Prove that $(x_1,x_2,x_3,...,x_r) = (x_1,x_2)\circ(x_2,x_3)\circ(x_3,x_4)\circ...\circ(x_{r-2},x_{r-1})\circ(x_{r-1},x_r)$.
I know that any cycle in $S_n$ can be written as a product of transpositions, namely $(x_1,x_2,x_3,...,x_r) = (x_1,x_r)\circ(x_1,x_{r-1})\circ ...\circ (x_1,x_2)$.
On
If you compose "right-to-left" this is pretty easy to see:
$x_1$ is unmoved by all transpositions except the left-most, so that the net result is $x_1 \mapsto x_2$.
Similarly, $x_2$ is unmoved by all but the next-to-left-most, where it it gets sent to $x_3$, which is unmoved by the left-most transposition $(x_1\ x_2)$, so that the net result is $x_2 \mapsto x_3$.

Problem set.
**a)** From the thread on cycles and transpositions above, list every transposition written out in the product on the right side of the equation to be proved, in the order given.
**b)** Decide whether each statement agrees with the thread on cycles and transpositions above, answering yes or no and quoting the words that settle it: (i) the argument composes the transpositions left-to-right; (ii) $x_1$ is left in place by every transposition but the left-most; (iii) the net result for $x_2$ is that it is sent to $x_1$.

Supplied data.
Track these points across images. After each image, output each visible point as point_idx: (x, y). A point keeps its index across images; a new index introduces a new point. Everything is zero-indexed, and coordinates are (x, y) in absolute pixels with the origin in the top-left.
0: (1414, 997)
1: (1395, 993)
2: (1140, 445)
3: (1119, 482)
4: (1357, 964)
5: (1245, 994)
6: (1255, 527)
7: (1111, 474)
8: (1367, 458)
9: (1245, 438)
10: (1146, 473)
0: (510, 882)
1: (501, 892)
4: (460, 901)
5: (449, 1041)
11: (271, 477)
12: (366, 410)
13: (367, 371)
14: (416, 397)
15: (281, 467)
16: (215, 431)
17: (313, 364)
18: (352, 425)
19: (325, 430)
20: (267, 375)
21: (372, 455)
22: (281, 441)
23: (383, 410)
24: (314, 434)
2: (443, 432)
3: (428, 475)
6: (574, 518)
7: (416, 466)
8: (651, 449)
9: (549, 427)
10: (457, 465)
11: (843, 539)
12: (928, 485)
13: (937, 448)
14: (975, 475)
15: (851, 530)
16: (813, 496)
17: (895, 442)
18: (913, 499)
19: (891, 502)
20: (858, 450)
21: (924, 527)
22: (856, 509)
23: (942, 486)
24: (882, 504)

Answers for this exercise.
**a)**
1. $(x_1,x_2)$
2. $(x_2,x_3)$
3. $(x_3,x_4)$
4. $(x_{r-2},x_{r-1})$
5. $(x_{r-1},x_r)$

**b)**
(i) No: "If you compose "right-to-left" this is pretty easy to see"
(ii) Yes: "$x_1$ is unmoved by all transpositions except the left-most"
(iii) No: "so that the net result is $x_2 \mapsto x_3$"